Trouver une organisation qui permette de traiter (en toute sécurité et sans risque de perte) les courriers entrants. L’idée serait d’essayer de permettre de le faire sans être forcément physiquement à l’APIMA.

Rediriger les courriers vers différentes boites (@mail) comme accueil, permanants, groupes (statutaires ou autres) etc. Certaines de ses boites existent, d’autres sont à créer

6 – Organisation

Aurelien (qui devait partir tôt mais qui finalement est resté pour éviter des problèmes de clé) indique qu’il faudrait mieux documenter certains process de l’atelier(déchetterie, RSA, abonnements, contrats, etc), pour que si celui qui s’en occupe est absent durablement, les autres puissent traiter pendant l’absence.

7 – statuts

A l’expérience, on se rend compte que certazins cas de figures dans le public qui fréquente l’Apima est en dehors des « cases » définies par nos statuts. Par exemple :

-> les personnes (adhérentes, ou pas forcément), qui viennent apporter leurs compétences quelques heures selon leurs disponibilité pour aider/former sur les chantiers. (le meilleur terme trouvé à été « parrain » mais sans vraiment que ça fasse tilt. Un nom et un cadre serait à trouver.

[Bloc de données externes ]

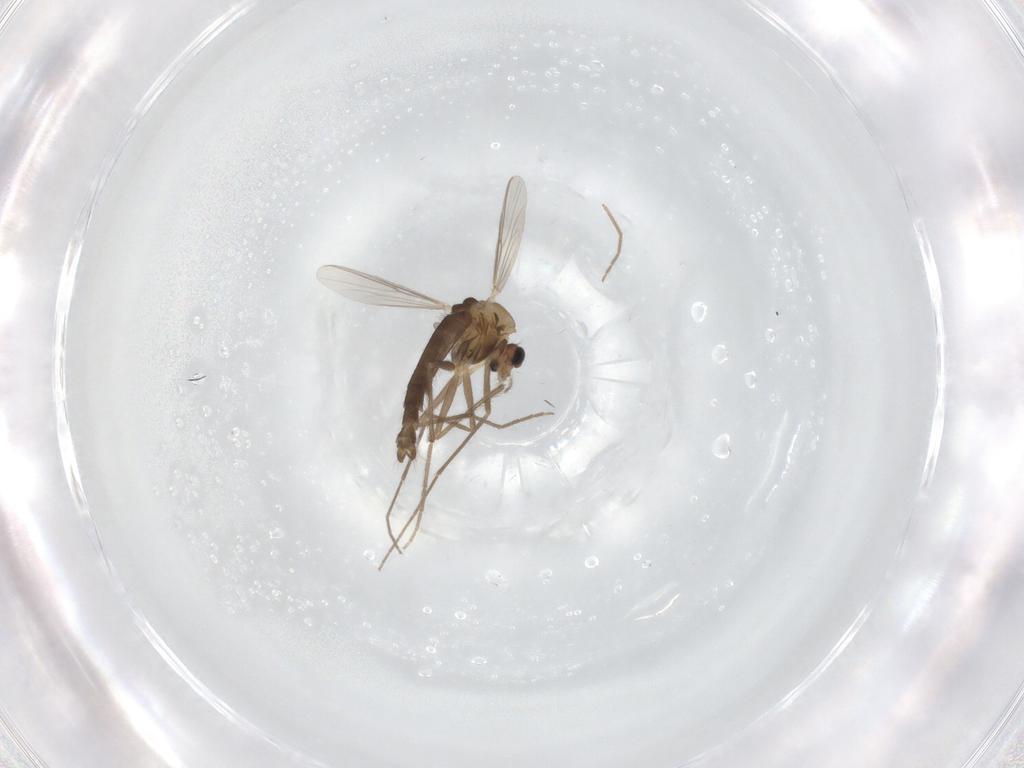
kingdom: Animalia
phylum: Arthropoda
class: Insecta
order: Diptera
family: Chironomidae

-> les personnes agées ou handicapées qui sont [souvent, encore] adhérentes, mais ou la personne qui vient se former et faire l’entretient, n’est pas [ou plus] l’adhérent lui même, mais son fils ou son petit-fils, ou un proche qui l’aide. Dans ce cas la cotisation « foyer » ne correspond pas complètement (« personnes d’un même foyer »).

En particulier à regarder : l’aspect assurance.